Orphan Black - 1° Temporada | Crítica

O maior e talvez único erro de Orphan Black é do seu departamento de Marketing, o fato de liberar o segredo da série antes de o piloto ser sequer exibido é simplesmente... estupidez. E se isso não bastasse, ao fim dos créditos da série segue o comercial do próximo episódio que simplesmente mata qualquer surpresa que o episódio possa revelar. O departamento de “controle de spoilers” se é que existe um (tá bom, eu sei que não existe) deveria estar dormindo quando o Marketing criava os comerciais.


Eu não vejo como não culpar isso a falta de confiança que o canal, BBC America, tinha na série, mas isso de revelar os atrativos da serie de antemão com certeza não ajudou em nada, pois você provavelmente não ouviu falar da série e eu não estarei sendo Hipster em dizer que não por isso, mas apesar disso, Orphan Black é a melhor série que foi exibida na TV em 2013 até o momento. Sim, eu considero Orphan Black melhor do que a terceira temporada de The Walking Dead e Game of Thrones e melhor até do que a primeira temporada de Hannibal. Se eu considerar nessa lista a Netflix, Orphan Black está no mesmo nível de House of Cards, não de escrita, direção ou estética, mas simplesmente em poder dramático. Isso pode soar uma surpresa pra você que talvez não tenha ouvido falar da série, mas sem dúvida é o que eu acho, assista e comprove.

= = = = = = =

### Exercícios
1. De acordo com a crítica de Orphan Black, qual é o canal que exibe a série?
2. Segundo a crítica de Orphan Black, por que o departamento de Marketing é apontado como o maior erro da série?

= = = = = = =

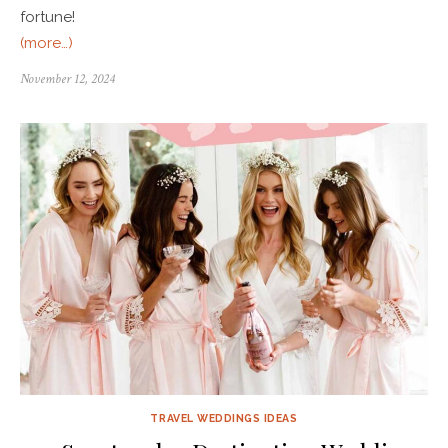
fortune!
(more…)
November 12, 2024
TRAVEL WEDDINGS IDEAS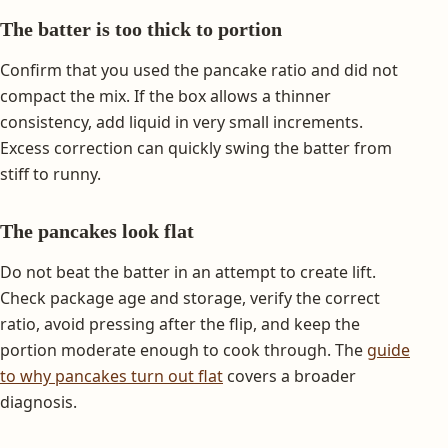
The batter is too thick to portion
Confirm that you used the pancake ratio and did not
compact the mix. If the box allows a thinner
consistency, add liquid in very small increments.
Excess correction can quickly swing the batter from
stiff to runny.
The pancakes look flat
Do not beat the batter in an attempt to create lift.
Check package age and storage, verify the correct
ratio, avoid pressing after the flip, and keep the
portion moderate enough to cook through. The
guide
to why pancakes turn out flat
covers a broader
diagnosis.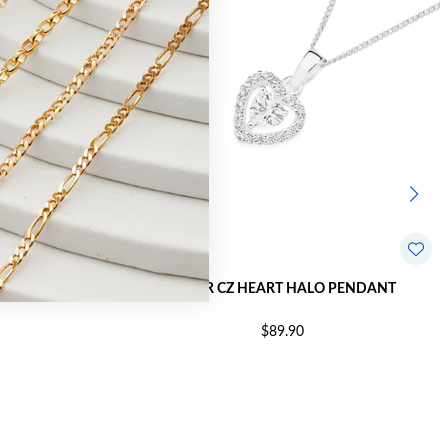
 PENDANT
SILVER CZ HEART HALO PENDANT
$89.90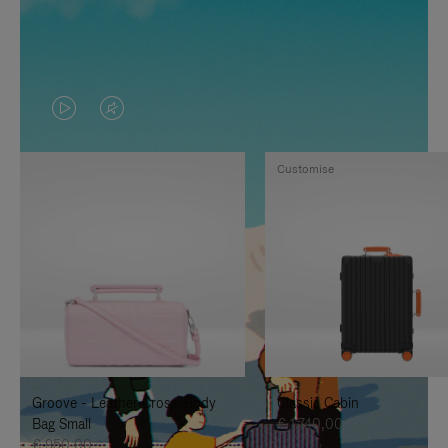
VIDEO
VIDEO
IS
IS
Customise
PLAYED,
MUTED,
PLEASE
PLEASE
PRESS
PRESS
TO
TO
PAUSE
UNMUTE
IT
IT
Groove - Leather Cross-Body
Classic Cabin
Bag Small
€ 1.740,00
€ 950,00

= = = = = = =

### Respostas por item
1. BBC America.

2. O departamento liberou o segredo da série antes mesmo da exibição do piloto. Além disso, o comercial do próximo episódio, exibido ao fim dos créditos, elimina qualquer surpresa que o episódio possa revelar.